Let’s first get this out of the way: the two terms are synonyms. That said…

A cursory Google search of “extrasolar planets” (~380,000 results) vs. “exoplanet” (~830,000 results) reveals a definite 2:1 preponderance of the latter term.  A search of Greg’s oklo.org blog reveals a very similar ratio of blog posts using the two terms. Wikipedia prefers exoplanet, while Encyclopedia Britannica goes for extrasolar planet.

What has the scientific community at large settled on? I used a tool (only for private use, for now) that does simple ADS queries across years to track the popularity of keywords across article abstracts. This chart was the result:

Exoplanet vs. Extrasolar Planet: the community has spoken.
Exoplanet vs. Extrasolar Planet: the community has spoken.

The chart shows the number of articles published (on a log scale), per year, containing the keyword in the abstract. [ref]Any “holes” in the curve are due to 0 papers being published that year.[/ref]

The first mention of “extrasolar planet” appears to be in 1971, from this Icarus paper (Photometric Color Indices of Extrasolar Planets), while the word exoplanet appears in ADS in 1992. [ref]Note that these queries are open to non-refereed (e.g. proceedings) sources as well – I am using default ADS settings.[/ref]

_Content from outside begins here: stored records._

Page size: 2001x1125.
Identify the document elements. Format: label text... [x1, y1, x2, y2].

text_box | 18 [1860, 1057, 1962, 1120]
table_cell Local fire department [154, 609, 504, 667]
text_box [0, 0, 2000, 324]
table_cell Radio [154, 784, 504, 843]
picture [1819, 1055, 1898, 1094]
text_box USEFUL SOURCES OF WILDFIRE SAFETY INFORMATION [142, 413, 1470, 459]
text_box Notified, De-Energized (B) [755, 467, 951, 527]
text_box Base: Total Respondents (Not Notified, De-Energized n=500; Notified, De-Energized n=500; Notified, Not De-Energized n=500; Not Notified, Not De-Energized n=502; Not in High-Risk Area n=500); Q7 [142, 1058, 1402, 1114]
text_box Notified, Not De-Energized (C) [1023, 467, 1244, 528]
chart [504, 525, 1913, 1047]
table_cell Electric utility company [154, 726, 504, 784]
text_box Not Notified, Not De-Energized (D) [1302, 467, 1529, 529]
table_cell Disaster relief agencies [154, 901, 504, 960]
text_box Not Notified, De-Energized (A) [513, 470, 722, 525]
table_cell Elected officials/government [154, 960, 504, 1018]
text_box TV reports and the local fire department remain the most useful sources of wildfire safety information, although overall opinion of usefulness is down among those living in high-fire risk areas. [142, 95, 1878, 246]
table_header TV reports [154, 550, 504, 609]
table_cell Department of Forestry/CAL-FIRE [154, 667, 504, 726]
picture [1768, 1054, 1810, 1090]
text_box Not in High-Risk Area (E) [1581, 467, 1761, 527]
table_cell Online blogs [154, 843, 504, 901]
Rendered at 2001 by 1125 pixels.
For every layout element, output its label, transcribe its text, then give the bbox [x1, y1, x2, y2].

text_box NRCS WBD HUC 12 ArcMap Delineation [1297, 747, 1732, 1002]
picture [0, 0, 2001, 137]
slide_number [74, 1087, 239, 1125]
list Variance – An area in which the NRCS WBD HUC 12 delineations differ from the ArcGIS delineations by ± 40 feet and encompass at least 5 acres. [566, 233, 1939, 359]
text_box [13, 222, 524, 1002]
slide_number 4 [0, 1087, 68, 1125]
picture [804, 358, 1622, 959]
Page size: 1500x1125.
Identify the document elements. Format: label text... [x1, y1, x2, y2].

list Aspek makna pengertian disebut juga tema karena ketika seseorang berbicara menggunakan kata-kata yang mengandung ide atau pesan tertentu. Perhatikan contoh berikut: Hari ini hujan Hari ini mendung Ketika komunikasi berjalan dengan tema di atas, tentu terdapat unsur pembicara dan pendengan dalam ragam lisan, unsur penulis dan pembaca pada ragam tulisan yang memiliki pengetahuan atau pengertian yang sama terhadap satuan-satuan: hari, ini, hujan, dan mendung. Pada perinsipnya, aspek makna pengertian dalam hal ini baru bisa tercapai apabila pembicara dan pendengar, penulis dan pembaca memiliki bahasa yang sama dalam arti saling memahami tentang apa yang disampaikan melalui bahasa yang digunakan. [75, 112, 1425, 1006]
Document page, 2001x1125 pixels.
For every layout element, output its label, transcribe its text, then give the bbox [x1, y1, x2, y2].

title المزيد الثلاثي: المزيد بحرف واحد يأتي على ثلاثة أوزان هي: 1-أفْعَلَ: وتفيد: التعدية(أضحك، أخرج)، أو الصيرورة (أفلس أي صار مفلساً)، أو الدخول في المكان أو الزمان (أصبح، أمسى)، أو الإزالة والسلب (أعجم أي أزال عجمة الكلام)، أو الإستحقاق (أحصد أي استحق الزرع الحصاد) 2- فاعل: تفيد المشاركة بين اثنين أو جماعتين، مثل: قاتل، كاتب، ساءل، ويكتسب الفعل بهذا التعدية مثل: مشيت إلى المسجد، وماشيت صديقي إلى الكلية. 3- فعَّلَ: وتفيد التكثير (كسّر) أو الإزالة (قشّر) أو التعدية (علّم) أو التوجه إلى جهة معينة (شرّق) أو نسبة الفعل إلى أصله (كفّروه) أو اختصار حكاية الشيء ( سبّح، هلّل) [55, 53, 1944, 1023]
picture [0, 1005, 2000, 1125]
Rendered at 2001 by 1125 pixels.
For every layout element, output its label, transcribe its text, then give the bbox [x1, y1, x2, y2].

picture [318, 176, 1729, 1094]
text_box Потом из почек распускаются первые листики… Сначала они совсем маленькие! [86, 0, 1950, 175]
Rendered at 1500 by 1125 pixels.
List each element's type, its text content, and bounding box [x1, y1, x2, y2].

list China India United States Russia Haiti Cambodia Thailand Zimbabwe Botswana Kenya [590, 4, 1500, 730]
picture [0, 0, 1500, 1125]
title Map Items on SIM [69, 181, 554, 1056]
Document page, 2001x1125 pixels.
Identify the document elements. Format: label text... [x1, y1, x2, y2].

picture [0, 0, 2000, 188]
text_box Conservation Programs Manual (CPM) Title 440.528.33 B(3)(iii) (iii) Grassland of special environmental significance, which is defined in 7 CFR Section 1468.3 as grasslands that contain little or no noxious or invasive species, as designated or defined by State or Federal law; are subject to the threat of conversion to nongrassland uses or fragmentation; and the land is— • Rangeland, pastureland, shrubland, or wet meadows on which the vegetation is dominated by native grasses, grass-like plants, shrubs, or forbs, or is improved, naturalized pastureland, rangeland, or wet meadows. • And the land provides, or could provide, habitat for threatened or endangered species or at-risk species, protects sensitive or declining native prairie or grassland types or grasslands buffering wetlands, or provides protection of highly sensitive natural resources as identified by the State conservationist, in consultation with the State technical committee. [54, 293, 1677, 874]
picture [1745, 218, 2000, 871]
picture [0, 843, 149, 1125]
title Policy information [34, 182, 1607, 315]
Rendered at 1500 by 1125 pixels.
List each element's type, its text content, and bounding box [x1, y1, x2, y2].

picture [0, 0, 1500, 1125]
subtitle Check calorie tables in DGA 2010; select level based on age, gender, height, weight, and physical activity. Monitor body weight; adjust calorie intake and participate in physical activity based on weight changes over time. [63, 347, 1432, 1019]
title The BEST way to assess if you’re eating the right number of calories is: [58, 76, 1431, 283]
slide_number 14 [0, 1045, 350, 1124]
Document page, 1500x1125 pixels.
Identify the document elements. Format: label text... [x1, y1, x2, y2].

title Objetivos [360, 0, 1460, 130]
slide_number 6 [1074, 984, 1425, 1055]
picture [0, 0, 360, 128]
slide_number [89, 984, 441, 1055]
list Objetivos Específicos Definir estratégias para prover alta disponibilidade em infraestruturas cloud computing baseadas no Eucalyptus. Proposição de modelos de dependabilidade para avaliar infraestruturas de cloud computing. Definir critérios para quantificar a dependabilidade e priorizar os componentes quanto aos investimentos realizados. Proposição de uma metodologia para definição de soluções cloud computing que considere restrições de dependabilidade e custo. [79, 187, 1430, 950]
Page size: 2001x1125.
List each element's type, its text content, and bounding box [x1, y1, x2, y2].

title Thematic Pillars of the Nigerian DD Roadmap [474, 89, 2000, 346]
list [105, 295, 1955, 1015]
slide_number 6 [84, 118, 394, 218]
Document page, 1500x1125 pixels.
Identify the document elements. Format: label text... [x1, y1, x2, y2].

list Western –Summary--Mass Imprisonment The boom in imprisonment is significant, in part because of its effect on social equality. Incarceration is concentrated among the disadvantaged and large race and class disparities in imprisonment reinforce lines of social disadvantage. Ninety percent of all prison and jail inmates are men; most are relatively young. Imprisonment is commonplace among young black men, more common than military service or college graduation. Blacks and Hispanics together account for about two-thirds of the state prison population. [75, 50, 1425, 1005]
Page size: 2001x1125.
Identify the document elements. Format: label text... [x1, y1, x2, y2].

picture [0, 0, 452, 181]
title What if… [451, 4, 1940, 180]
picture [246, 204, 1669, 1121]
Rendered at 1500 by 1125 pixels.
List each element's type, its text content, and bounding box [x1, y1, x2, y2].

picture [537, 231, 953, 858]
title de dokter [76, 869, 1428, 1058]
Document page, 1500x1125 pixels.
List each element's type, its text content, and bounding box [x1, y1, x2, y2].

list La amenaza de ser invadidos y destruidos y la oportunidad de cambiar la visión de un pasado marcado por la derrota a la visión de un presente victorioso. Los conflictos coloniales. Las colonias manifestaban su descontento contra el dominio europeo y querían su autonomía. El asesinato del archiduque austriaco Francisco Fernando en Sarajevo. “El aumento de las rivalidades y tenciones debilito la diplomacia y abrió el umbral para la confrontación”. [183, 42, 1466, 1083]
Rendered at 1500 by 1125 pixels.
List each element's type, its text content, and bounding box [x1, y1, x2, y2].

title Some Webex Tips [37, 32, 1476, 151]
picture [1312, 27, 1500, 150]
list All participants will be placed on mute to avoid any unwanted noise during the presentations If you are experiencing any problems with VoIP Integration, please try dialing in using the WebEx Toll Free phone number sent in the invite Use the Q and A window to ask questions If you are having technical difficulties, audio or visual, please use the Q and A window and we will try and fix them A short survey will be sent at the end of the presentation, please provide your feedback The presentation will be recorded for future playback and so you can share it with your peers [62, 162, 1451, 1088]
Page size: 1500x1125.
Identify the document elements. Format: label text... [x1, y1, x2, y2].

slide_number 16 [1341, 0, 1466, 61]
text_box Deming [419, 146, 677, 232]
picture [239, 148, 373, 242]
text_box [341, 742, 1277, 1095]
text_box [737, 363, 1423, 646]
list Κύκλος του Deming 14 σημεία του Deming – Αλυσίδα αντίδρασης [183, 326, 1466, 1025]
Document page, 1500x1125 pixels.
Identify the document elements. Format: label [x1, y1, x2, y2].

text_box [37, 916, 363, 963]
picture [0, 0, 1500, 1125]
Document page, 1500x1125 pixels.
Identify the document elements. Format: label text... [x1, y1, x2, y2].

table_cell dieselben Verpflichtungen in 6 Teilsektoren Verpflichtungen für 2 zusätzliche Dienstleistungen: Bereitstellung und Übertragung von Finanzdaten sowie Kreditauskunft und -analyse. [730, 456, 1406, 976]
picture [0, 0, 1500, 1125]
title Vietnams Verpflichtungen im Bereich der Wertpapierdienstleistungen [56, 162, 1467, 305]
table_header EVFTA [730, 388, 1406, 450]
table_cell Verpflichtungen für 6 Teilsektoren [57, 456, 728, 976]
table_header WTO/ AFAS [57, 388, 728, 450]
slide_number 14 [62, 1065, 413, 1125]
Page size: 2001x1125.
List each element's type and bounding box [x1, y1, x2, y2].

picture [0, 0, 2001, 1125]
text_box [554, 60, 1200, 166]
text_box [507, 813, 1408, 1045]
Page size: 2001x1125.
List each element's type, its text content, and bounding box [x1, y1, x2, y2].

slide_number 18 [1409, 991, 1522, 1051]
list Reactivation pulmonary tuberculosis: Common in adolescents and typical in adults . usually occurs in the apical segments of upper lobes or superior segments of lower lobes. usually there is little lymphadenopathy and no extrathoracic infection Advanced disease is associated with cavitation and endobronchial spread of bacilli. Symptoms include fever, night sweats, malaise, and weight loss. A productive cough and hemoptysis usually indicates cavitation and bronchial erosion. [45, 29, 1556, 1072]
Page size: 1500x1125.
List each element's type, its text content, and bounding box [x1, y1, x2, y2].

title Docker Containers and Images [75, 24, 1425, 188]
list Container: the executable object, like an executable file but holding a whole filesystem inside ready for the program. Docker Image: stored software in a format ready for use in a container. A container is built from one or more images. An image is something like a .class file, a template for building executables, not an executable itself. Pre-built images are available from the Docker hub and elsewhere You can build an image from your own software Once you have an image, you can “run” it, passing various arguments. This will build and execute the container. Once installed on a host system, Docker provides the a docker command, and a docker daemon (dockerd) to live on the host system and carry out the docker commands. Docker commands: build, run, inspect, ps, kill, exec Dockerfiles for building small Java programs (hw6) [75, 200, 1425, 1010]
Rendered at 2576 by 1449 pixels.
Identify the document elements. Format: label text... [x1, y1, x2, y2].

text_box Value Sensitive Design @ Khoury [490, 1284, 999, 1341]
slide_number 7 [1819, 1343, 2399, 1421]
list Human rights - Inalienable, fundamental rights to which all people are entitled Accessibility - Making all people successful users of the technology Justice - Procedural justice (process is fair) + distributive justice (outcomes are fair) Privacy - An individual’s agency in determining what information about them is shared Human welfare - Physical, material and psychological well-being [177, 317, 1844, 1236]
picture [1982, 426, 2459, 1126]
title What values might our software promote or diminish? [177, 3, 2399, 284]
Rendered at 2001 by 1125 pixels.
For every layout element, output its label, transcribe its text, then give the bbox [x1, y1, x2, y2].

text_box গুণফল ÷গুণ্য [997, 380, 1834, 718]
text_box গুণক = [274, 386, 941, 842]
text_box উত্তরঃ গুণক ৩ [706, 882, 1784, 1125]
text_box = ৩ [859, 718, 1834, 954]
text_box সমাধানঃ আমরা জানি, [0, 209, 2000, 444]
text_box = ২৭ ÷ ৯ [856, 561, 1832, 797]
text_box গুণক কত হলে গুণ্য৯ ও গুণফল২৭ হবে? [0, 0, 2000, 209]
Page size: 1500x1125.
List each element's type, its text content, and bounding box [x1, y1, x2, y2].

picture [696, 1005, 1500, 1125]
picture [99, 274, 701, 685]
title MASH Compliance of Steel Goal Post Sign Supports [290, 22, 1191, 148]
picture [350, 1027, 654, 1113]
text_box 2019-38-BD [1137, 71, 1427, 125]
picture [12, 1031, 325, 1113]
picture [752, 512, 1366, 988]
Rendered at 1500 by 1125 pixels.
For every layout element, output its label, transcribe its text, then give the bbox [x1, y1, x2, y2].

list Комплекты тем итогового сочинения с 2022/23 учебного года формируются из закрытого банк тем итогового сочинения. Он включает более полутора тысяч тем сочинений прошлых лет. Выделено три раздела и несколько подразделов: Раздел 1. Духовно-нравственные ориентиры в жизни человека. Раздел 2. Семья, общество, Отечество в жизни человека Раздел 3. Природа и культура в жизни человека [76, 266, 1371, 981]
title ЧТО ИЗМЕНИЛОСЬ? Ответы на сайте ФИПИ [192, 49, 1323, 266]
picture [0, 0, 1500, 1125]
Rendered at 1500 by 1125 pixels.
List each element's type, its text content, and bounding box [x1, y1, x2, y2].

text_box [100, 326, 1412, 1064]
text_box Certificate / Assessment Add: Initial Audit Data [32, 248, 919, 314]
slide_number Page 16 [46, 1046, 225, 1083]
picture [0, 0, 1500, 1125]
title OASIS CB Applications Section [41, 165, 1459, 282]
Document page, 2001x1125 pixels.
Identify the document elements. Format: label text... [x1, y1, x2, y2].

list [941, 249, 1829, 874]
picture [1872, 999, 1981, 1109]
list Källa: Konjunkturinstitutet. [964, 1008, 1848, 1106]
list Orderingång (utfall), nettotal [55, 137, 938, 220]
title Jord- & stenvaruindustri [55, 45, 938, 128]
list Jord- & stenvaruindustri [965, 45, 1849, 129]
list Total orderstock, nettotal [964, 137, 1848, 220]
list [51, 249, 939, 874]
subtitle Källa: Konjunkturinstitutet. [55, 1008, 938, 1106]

Interestingly, it appears that the fortunes of the two keywords rapidly reversed: around 2003, the usage of “extrasolar planet” started flattening out, while “exoplanet” continued its meteoric rise. Around 2007, “exoplanet” caught up and quickly started surpassing “extrasolar planet”. (The most cited paper in 2007 was Dan Fabrycky’s paper Shrinking Binary and Planetary Orbits by Kozai Cycles with Tidal Friction, by the way… which used “extrasolar planet”).

In 2013, “exoplanet” beat “extrasolar planet” more than 4:1!  Paper containing both words made up about .8% of all indexed astronomy papers (down from a high of ~1% in 2011).

So, if in doubt, go with the majority and use exoplanet. (Or not!)